Mansour is a smooth operator. His company, the Mansour Group, is Egypt’s second-largest by revenue, which is reportedly more that $6B (billion, with a B) per year. So yeah, the guy can afford to drop $500 mill. In 2021, he spent $120M to purchase the controlling interests in the Right to Dream Academy (RtD). Founded in Ghana in 1999 by a former Manchester United scout, RtD is a foundation committed to developing soccer talent (for both genders) while also giving them educational opportunities. While the vast majority of RtD academy graduates take a student-athlete path in the U.S. collegiate system, some prominent professionals also hail from the ranks, such as: Mohammed Kudus (West Ham), Mikkel Damsgaard (Brentford), Simon Adringa (Brighton, Hove & Albion), and Emmanuel Boateng (San Diego FC – surprise! ).

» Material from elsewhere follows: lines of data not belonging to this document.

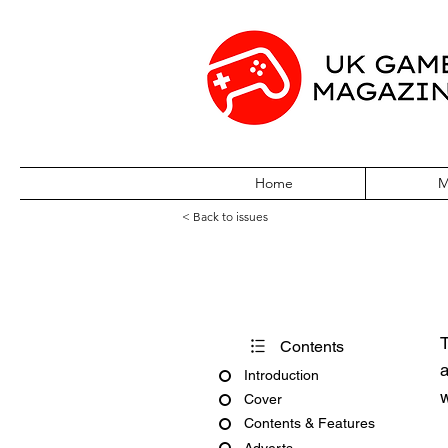
Home
M
< Back to issues
PC Gamer Issu
T
Contents
a
Introduction
w
Cover
Contents & Features
Adverts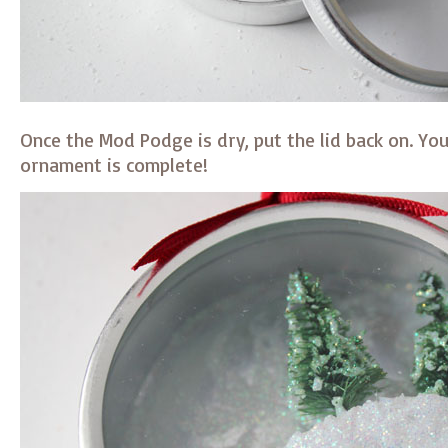
Once the Mod Podge is dry, put the lid back on. Y
ornament is complete!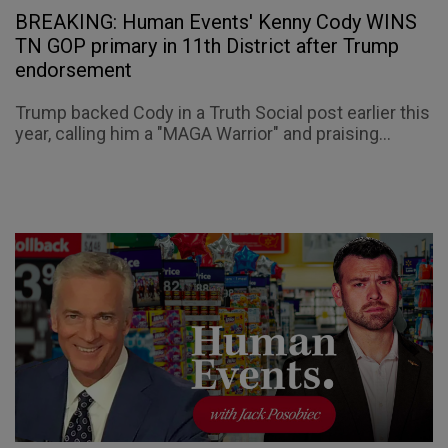
BREAKING: Human Events' Kenny Cody WINS
TN GOP primary in 11th District after Trump
endorsement
Trump backed Cody in a Truth Social post earlier this
year, calling him a "MAGA Warrior" and praising...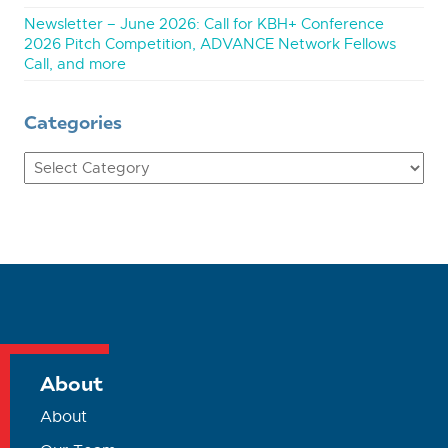
Newsletter – June 2026: Call for KBH+ Conference
2026 Pitch Competition, ADVANCE Network Fellows
Call, and more
Categories
Categories
About
About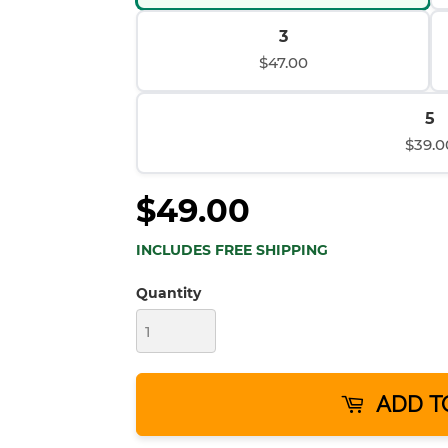
3
$47.00
5
$39.0
$49.00
INCLUDES FREE SHIPPING
Quantity
ADD T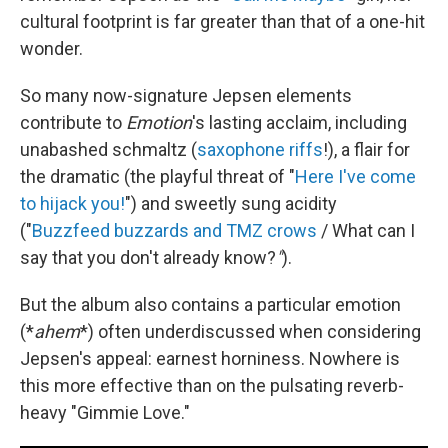
cultural footprint is far greater than that of a one-hit
wonder.
So many now-signature Jepsen elements
contribute to
Emotion
's lasting acclaim, including
unabashed schmaltz (
saxophone riffs
!), a flair for
the dramatic (the playful threat of "
Here I've come
to hijack you!
") and sweetly sung acidity
("
Buzzfeed buzzards and TMZ crows
/ What can I
say that you don't already know?
"
).
But the album also contains a particular emotion
(*
ahem
*) often underdiscussed when considering
Jepsen's appeal: earnest horniness. Nowhere is
this more effective than on the pulsating reverb-
heavy "Gimmie Love."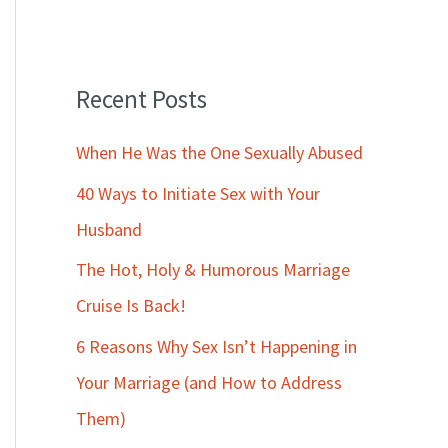
Recent Posts
When He Was the One Sexually Abused
40 Ways to Initiate Sex with Your
Husband
The Hot, Holy & Humorous Marriage
Cruise Is Back!
6 Reasons Why Sex Isn’t Happening in
Your Marriage (and How to Address
Them)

San Diego’s location close to the international border with Mexico allows RtD to pull youth talent from their neighbor due to a loophole in the FIFA recruiting bylaws. With RtD/Mansour group now owning three clubs on three different continents (they purchased Danish club FC Nordsjaelland in 2019 and Egyptian club FC Masar in 2022) this gives them a very broad pool of players to recruit from.

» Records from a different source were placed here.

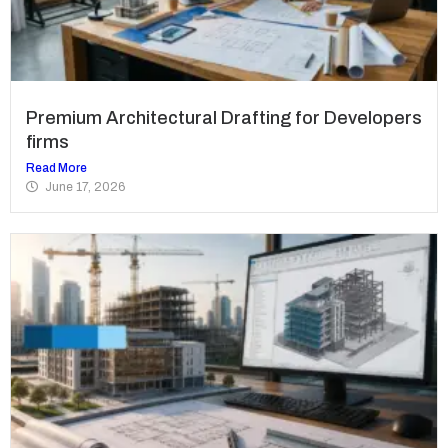
Premium Architectural Drafting for Developers
firms
Read More
June 17, 2026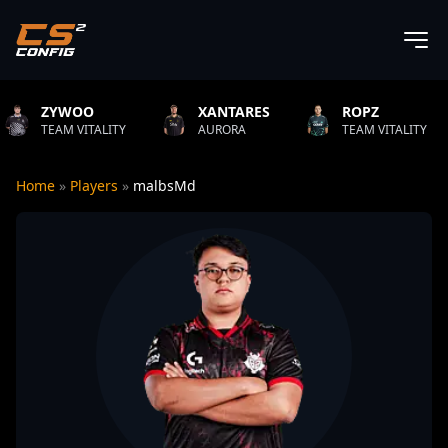
XANTARES
ROPZ
B1T
ITY
AURORA
TEAM VITALITY
NATUS VI
Home
»
Players
»
malbsMd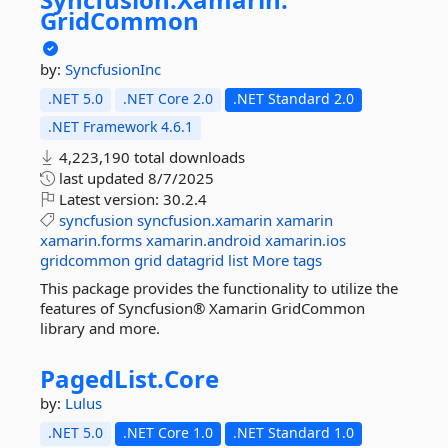
GridCommon
by:
SyncfusionInc
.NET 5.0
.NET Core 2.0
.NET Standard 2.0
.NET Framework 4.6.1
4,223,190 total downloads
last updated
8/7/2025
Latest version:
30.2.4
syncfusion
syncfusion.xamarin
xamarin
xamarin.forms
xamarin.android
xamarin.ios
gridcommon
grid
datagrid
list
More tags
This package provides the functionality to utilize the
features of Syncfusion® Xamarin GridCommon
library and more.
PagedList.
Core
by:
Lulus
.NET 5.0
.NET Core 1.0
.NET Standard 1.0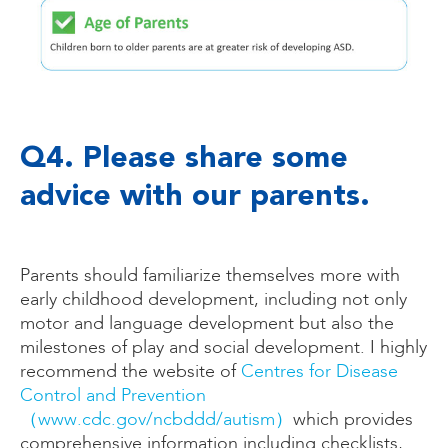
Q4. Please share some
advice with our parents.
Parents should familiarize themselves more with
early childhood development, including not only
motor and language development but also the
milestones of play and social development. I highly
recommend the website of
Centres for Disease
Control and Prevention
（www.cdc.gov/ncbddd/autism）
which provides
comprehensive information including checklists,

Of the five most valuable MLS franchises (ranked by Sportico), the top two did not exist 15 years ago. I think SDFC’s plans are to be in this rarified class another fifteen years from now. Of course, to do so they’ll need the type of star-power (whether on or off the field) that those two clubs have.
The most common practice when building a team is to scour the free agency market. SDFC scouts probably compiled gigabytes of data and poured over thousands of hours of film looking for the right players. But as the newest team to join the MLS, San Diego was also the beneficiary of a special MLS Expansion Draft, which was held on Dec. 11, 2024.
Expansion drafts are common in U.S. sports leagues when a new franchise is awarded. All existing teams must “volunteer” players from their current roster into an eligible pool for SDFC to pick from. Existing clubs are not obligated to offer any Designated Players, and make the sole determination of who to offer and who to protect. Further rules prohibit taking more than one player from a club. In 2024, 354 players from all 29 clubs were offered to San Diego, who selected the following five.
Their first (and so far only) Designated Player was announced back in June: Mexico’s Hirving “Chucky” Lozano. A seasoned veteran and prolific striker (76 goals & 43 assists in 267 games in Europe; 18 goals & 12 assists in 70 caps for Mexico), Lozano continued to play with PSV through the end of 2024 and joined the SDFC training camp in January.
Since then, the good news is that SDFC have signed enough players to field a team for their debut match against LA Galaxy on Feb. 23rd. But man are they taking their sweet time in doing so. The back line looks solid enough, with Northern Irish national Paddy McNair, Colombian Andrés Reyes and Swedish-American Christopher McVey in the center. Aníbal Godoy (ex-Nashville SC), Jeppe Tverskov (ex-FC Nordsjaelland) and Emmanuel Boateng (ex-Revolution), all of whom are over 30, will bring experience to a midfield whose average age is only 23. Up front Chucky will have to do most of the heavy lifting, with Dane Marcus Ingvartsen and ex-LAFC youth Tomás Ángel the two strikers.
Of course, no big names brought on board is kinda bad news. The rumor mill has been churning out stories that Kevin De Bruyne is a potential DP, which would be awesome, but let’s not be hasty. The Belgian will likely be watching the team’s performance in the first half of the season.
Let’s be honest, a DP like Hirving “Chucky” Lozano isn’t a game-changing draw. With a roster looking like a RtD student-exchange, it will be very interesting to see how coach Mikey Varas (in his debut first-team coaching position) puts these pieces together.